With the ever expanding frontiers of space and aviation, and with modern aircraft now operating at altitudes which only a few decades ago were thought to be impossible, it is becoming increasingly important to overcome some problems introduced by high altitude flight. At high altitudes, the ambient light often is quite bright and may adversely affect the operation of optical avionics equipment.
One particular type of avionics equipment where the high ambient light is posing vexing problems, is in the use of thin film electroluminescent (TFEL) matrix display panels.
Electroluminescence is the emission of light from a luminescent material when an electric field of sufficient amplitude is applied to the material. This phenomenon has been used to construct display panels by using the luminescent material as the dielectric in a parallel plate capacitor in which one of the conducting plates is transparent. When alternating voltages or pulses are applied to the plates, the luminescent material emits light.
Electroluminescent video display panels have been constructed by depositing conductive rows and columns on opposite, non-conductive plates of a capacitor to form an x-y matrix. A typical TFEL matrix display panel of the prior art is shown in FIG. 1. The coordinates of the matrix are the pixels of the display. When a voltage differential is created between a row and a column, the luminescent material between the crossing electrodes emits light at that pixel.
Electroluminescent technology offers the potential of providing compact, flat panel displays rather than the bulky cathode ray tube now in wide use. Small electroluminescent display panels can be driven by integrated solid state circuits to provide miniature video systems that are not practical using cathode ray tube displays.

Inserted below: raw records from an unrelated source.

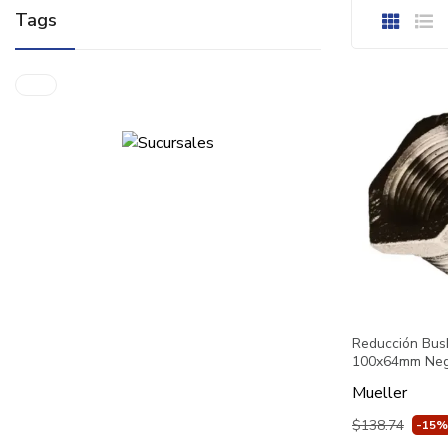
Tags
Reducción Bus
100x64mm Neg
Mueller
$138.74
-15%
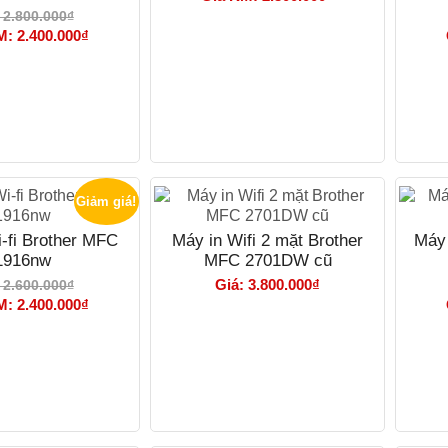
 2.800.000₫
M: 2.400.000₫
Giảm giá!
-fi Brother MFC
Máy in Wifi 2 mặt Brother
Máy 
1916nw
MFC 2701DW cũ
Giá: 3.800.000₫
 2.600.000₫
M: 2.400.000₫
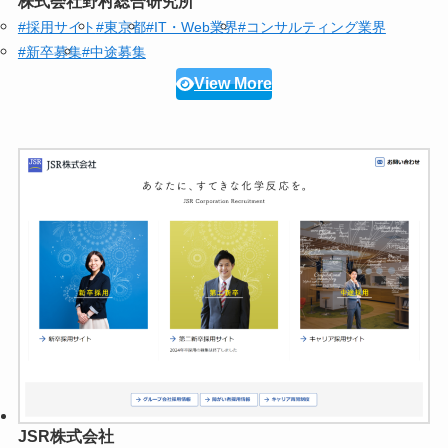
株式会社野村総合研究所
#採用サイト
#東京都
#IT・Web業界
#コンサルティング業界
#新卒募集
#中途募集
View More
JSR株式会社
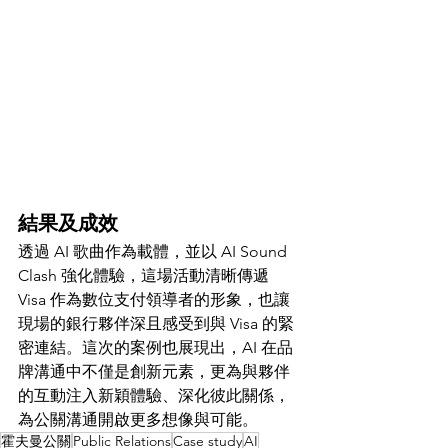
結果及成效
透過 AI 歌曲作為載體，並以 AI Sound 
Clash 強化體驗，這場活動清晰傳遞 
Visa 作為數位支付領導者的形象，也讓
現場的銀行夥伴深且感受到與 Visa 的緊
密連結。這次的案例也展現出，AI 在品
牌溝通中不僅是創新元素，更為與夥伴
的互動注入新穎體驗、深化彼此關係，
為公關溝通開啟更多想像與可能。
霍夫曼公關
Public Relations
Case study
AI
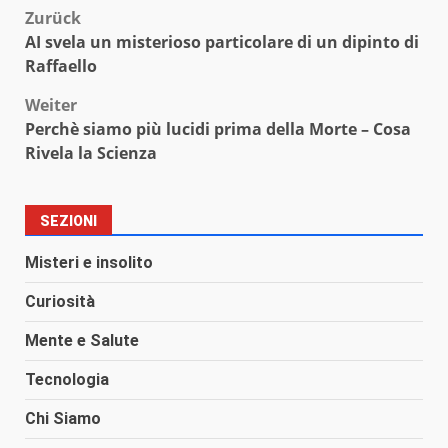
Beitragsnavigation
Zurück
AI svela un misterioso particolare di un dipinto di
Raffaello
Weiter
Perchè siamo più lucidi prima della Morte – Cosa
Rivela la Scienza
SEZIONI
Misteri e insolito
Curiosità
Mente e Salute
Tecnologia
Chi Siamo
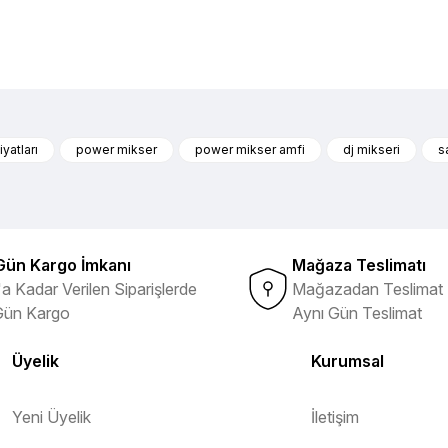
nularda yetersiz gördüğünüz noktaları öneri formunu kullanarak tarafımıza 
Ürün hakkında henüz soru sorulmamış.
Bu ürüne ilk yorumu siz yapın!
yatları
power mikser
power mikser amfi
dj mikseri
s
ibi ürünlerin ithalatçısı olması
Yorum Yaz
Soru Sor
Gün Kargo İmkanı
Mağaza Teslimatı
a Kadar Verilen Siparişlerde
Mağazadan Teslimat 
Gün Kargo
Aynı Gün Teslimat
Üyelik
Kurumsal
Yeni Üyelik
İletişim
Gönder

To realize the potential of electroluminescent displays, drive circuits are required which are inexpensive, reliable, require low power, and fully utilize the electroluminescent capacity of the display, including the output of a sufficiently bright display.
In the past, numerous techniques and drive circuits have been used to operate TFEL displays. One particular prior art technique is shown in FIG. 2, which consists of a voltage versus time plot of the voltages applied to the rows and columns of the panel. A threshold voltage, which varies depending on the phosphor used, is shown, and this threshold voltage is the voltage below which no new luminescence is initiated. In this technique, a voltage V.sub.B is applied to the row electrode B, and a voltage V.sup.c is applied to column electrode c individually, both of these voltages are less than the threshold voltage, but at the pixel P.sup.c.sub.B the combined voltages exceed the threshold and luminescence is thereby initiated at that point. Both V.sub.B and V.sup.c continue for a predetermined time period then they both are eliminated. Next a voltage V.sub.C is applied to row C and a voltage V.sup.d is applied to column d. This results in luminescence from pixel P.sup.d.sub.C.
With this technique only one row is addressed at any one time. The overall brightness of the display is limited by the refresh frequency which is in turn limited by the pulse width.
Consequently, there exists a need for improvement in TFEL drive circuits and techniques which provide for increased brightness and increased refresh frequency without altering the effective pulse width so much as to lose the benefit of the increased refresh frequency. cl OBJECTS OF THE INVENTION
It is an object of the present invention to provide a TFEL matrix display panel drive technique which allows for increasing the brightness of TFEL displays.
It is a feature of the present invention to include row or column voltage wave forms which exhibits a relatively short initial peak followed by a relatively long plateau region.
It is an advantage of the present invention to provide a sustaining voltage by the plateau region of the row or column voltage wave form, which allows for continued luminescence.
It is another object of the present invention to provide a technique which allows for the capability of addressing multiple rows at any one given time.
It is another feature of the present invention to have a relatively extended plateau region of the row or column voltage wave form, at a voltage level sufficiently below the threshold voltage level, so that, any row or column voltages which might be applied at the same time to any one given pixel does not, in combination, exceed the threshold voltage for the predetermined phosphor.
It is another advantage of the present invention to provide for the ability to address multiple rows at the same time, so long as only one row or column voltage has its wave form in the initial peak region.
It is yet another object of the present invention to provide for an increased refresh frequency rate.
It is another feature of the present invention to provide a voltage wave form applied to the row or columns so that the initial peak portion of the voltage wave form is relatively short in duration to the extended plateau region of the wave form.
It is yet another advantage of the present invention to allow for increased refresh frequency rate by addressing multiple rows at any one given time so long as the initial peak portion of the wave form of any one given row is the only initial peak wave form region of any voltage wave form on any row.